The only evidence that the radar had been tested for accuracy was the officer’s testimony that she had tested it with tuning forks, which in turn had been certified to be accurate by “Southeastern *167Communications.” The officer testified that she used two tuning forks, one for thirty-five miles per hour and one for sixty-five miles per hour and, using standard procedure, the radar readings indicated that the unit was functioning accurately. In addition, the court admitted into evidence, over the appellant’s objection, certificates signed by a person on behalf of Southeastern Communications certifying that ten months earlier the radar and the tuning forks had been tested and were found to be operating properly.3
The General Assembly statutorily has exempted from the bar of the hearsay rule certain certificates used as evidence of a radar device’s calibration; however, the exemption extends only to certificates involving calibration by use of a speedometer, not tuning forks. A certificate is admissible over a hearsay objection when signed by an officer who has calibrated a radar device against the speedometer and when accompanied by a further certificate reflecting the accuracy of the speedometer used to calibrate the radar device. Code § Í6.2-882.4 The certificates must conform to the requirements of the statute, including one which limits their validity to six months. Id. There is no statutory authority overcoming the hearsay rule with regard to certificates of the accuracy of tuning forks. The certificates in this case, therefore, were not exempt from the hearsay rule and should not have been admitted into evidence.
Without the certificates, the evidence of the accuracy of the radar device was limited to the testimony of the officer that the radar device had responded appropriately to two tuning forks, the accuracy of which was not established. Thus, there was no evidence upon which to find that the radar device appropriately responded to the tuning forks. Biesser v. Town of Holland, 208 Va. 167, 169, 156 S.E.2d 792, 794 (1967); see also Crosby v. Commonwealth, 204 Va. 266, 268, 130 S.E.2d 467, 468 (1963); Royals v. Commonwealth, 198 Va. 883, 884, 96 S.E.2d 816, 817 (1957). The evidence of the accuracy of the radar device used in *168this case was, therefore, insufficient.
In summary, we hold that the appellant was entitled to present expert testimony tending to impeach the accuracy of the radar reading upon which the Commonwealth’s case was based, so long as it did not challenge the use of radar as a device for measuring the speed of a moving vehicle. In addition, we hold that a radar unit’s accuracy is not established simply by proof that the unit was tested by tuning forks without proper evidence of the accuracy of the forks.
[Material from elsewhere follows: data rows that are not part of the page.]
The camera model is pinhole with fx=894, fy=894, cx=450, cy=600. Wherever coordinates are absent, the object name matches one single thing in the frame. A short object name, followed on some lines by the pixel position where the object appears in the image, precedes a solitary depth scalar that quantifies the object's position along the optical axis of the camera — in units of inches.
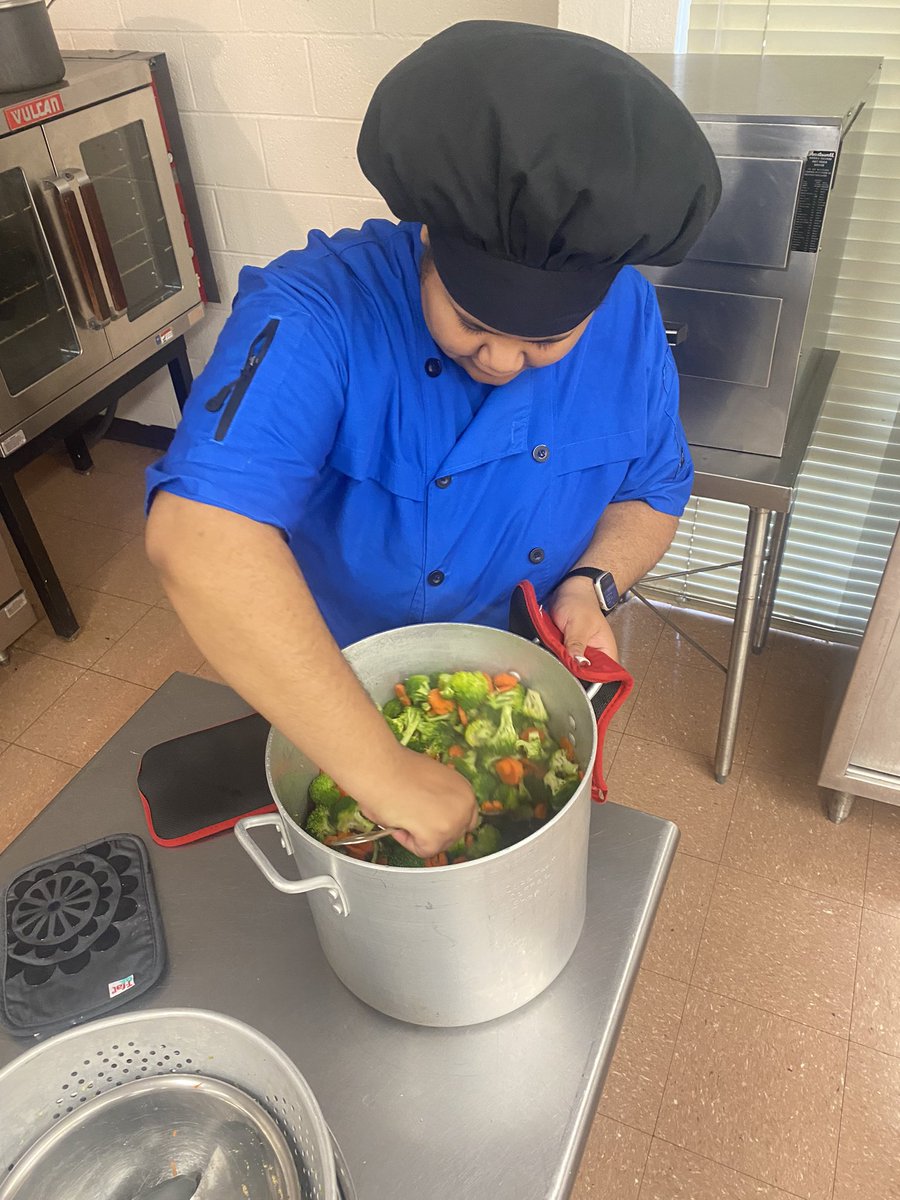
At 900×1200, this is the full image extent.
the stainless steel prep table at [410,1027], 26.6
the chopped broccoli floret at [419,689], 32.0
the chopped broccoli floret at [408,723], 31.8
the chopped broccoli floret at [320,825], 28.8
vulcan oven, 76.8
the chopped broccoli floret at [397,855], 28.0
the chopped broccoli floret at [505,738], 30.7
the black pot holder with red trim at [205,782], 35.7
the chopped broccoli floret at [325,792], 29.8
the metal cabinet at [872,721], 58.9
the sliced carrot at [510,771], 30.3
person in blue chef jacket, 24.7
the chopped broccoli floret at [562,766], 29.0
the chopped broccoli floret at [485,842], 28.1
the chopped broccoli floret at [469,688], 31.3
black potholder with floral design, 30.4
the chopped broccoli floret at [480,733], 31.1
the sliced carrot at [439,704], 31.7
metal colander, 23.8
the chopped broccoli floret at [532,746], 30.5
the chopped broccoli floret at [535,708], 31.2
The judgment of conviction is reversed and this proceeding is remanded for a new trial.
Reversed and remanded.
Willis, J., concurred.
Formerly Code § 46.1-198, repealed by 1989 Acts c. 727 effective October 1, 1989.
Having reached this conclusion, we need not address the appellant’s contention that Code § 46.1-198, if it prohibits the expert’s testimony, is unconstitutional because it creates a bar to the defendant’s introduction of relevant evidence on his own behalf. See Massey v. Commonwealth, 230 Va. 436, 442, 337 S.E.2d 754, 757-58 (1985).
We are not able to correlate the radar certificate of accuracy with the tuning fork calibrations. The radar certificated describe frequencies measured with the abbreviation “GHz,” while the tuning fork certificates refer to frequencies measured with the abbreviation “MHz.” Because of the conclusion we reach, we need not address resolution of the significance, if any, of these different abbreviations.
In 1990, the General Assembly amended Code § 46.2-882 to make admissible the certificate of accuracy of the tuning forks, subject to a six month limitation.